Gemüsehändler Süleyman habe möglicherweise Probleme mit einer "Rocker-Bande" gehabt, auch Drogen hätten eine Rolle gespielt. Es sei aber kein hoher Organisationsgrad zu erkennen gewesen. Der "Metaphysiker" wollte offenbar nicht die "Hells Angels" oder ähnliche Gruppierungen ins Spiel bringen.

Eine Abgleichung mit internen Polizei-Daten brachte wenig, was im Nachhinein wenig wundert.

Eingefädelt worden war der Coup von einer persischen Unternehmensberaterin, die am 18. Januar bei einem Treffen mit Polizeibeamten im Hotel Interconti von dem "Giganten unter den Metaphysikern" geschwärmt hatte. Der Mann würde die Polizei "entscheidend" in ihren Ermittlungen weiterbringen, soll sie laut "Spiegel Online" gesagt haben. Nötig sei lediglich ein Visum für ihn.

Da man ja "nichts verlieren" könne, so soll später einer der beteiligten Beamten geschrieben habe, schade es nicht, auch mal "hypnotische Befragungen" zu versuchen.

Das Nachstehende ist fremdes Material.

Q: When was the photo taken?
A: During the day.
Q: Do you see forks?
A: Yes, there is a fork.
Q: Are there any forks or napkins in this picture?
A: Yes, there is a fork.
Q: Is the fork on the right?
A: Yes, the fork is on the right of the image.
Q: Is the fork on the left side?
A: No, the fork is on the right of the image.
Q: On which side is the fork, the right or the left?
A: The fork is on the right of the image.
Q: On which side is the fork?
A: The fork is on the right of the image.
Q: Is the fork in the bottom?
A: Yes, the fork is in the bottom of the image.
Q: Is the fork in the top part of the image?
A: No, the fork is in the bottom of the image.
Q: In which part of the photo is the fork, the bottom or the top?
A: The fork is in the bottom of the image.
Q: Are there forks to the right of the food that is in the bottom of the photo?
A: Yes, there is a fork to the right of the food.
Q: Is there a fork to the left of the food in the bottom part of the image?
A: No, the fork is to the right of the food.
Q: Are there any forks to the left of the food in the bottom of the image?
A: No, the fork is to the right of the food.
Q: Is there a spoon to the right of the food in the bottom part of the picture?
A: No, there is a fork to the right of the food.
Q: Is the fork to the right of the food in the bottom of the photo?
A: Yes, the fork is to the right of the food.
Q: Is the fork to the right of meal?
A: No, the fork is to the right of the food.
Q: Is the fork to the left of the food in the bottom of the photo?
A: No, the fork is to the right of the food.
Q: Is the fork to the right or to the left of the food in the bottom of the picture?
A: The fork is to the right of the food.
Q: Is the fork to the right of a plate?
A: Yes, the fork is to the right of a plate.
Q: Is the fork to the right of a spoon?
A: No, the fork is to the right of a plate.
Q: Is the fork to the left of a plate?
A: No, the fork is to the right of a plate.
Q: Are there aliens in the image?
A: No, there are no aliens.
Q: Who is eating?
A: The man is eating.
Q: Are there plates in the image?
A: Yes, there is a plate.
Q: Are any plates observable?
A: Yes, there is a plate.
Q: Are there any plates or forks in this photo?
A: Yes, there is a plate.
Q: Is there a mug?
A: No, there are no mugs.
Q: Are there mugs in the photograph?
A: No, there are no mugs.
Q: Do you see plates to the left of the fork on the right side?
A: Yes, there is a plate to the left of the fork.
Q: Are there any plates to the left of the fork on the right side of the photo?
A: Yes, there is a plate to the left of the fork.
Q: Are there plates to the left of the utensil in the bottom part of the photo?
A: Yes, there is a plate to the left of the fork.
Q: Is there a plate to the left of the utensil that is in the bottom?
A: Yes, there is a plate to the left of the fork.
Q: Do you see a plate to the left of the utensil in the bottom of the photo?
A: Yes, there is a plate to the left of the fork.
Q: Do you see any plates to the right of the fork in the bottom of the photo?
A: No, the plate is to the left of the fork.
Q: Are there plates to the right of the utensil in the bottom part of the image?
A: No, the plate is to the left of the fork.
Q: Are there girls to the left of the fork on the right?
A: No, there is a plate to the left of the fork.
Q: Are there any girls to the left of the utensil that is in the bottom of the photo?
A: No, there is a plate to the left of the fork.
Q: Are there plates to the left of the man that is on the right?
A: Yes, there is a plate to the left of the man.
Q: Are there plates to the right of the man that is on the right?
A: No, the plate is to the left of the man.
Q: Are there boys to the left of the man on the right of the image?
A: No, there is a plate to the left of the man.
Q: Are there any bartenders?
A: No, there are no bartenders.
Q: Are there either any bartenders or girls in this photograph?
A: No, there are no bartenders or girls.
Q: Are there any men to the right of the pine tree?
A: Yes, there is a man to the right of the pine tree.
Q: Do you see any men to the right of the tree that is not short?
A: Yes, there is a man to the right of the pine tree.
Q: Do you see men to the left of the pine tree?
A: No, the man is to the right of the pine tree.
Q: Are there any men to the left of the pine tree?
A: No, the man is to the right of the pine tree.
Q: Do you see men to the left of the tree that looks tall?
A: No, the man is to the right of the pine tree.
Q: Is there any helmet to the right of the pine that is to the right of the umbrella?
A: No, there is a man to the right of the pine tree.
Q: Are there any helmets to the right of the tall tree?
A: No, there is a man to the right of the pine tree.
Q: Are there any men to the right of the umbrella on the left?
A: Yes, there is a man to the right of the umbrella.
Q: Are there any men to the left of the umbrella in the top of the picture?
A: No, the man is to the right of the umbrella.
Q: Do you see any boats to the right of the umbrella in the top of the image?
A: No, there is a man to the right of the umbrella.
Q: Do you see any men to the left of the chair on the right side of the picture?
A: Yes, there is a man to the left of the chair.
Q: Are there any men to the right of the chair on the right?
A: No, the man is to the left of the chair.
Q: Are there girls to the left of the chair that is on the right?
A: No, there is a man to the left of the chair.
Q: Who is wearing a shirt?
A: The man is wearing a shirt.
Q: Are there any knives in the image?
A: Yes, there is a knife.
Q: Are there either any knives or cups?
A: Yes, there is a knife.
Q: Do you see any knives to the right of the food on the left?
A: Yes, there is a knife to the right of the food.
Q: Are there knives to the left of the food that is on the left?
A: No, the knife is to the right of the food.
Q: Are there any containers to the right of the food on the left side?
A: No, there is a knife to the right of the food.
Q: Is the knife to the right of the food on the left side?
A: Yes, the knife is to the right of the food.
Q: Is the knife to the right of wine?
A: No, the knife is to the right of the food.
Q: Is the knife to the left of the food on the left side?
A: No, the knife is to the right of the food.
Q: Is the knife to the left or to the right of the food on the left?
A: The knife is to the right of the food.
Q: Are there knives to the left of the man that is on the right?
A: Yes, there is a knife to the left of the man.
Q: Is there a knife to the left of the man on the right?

Verloren hat die Hamburger Polizei nichts, allerdings hat sie nun den zweifelhaften Ruf gewonnen, ihre Zeit durch den Einsatz von Scharlatanen zu verplempern. Im Untersuchungsausschuss zu den Taten des "Nationalsozialistischen Untergrunds" (NSU) stoßen die Methoden aus Hamburg auf Unverständnis. (HA)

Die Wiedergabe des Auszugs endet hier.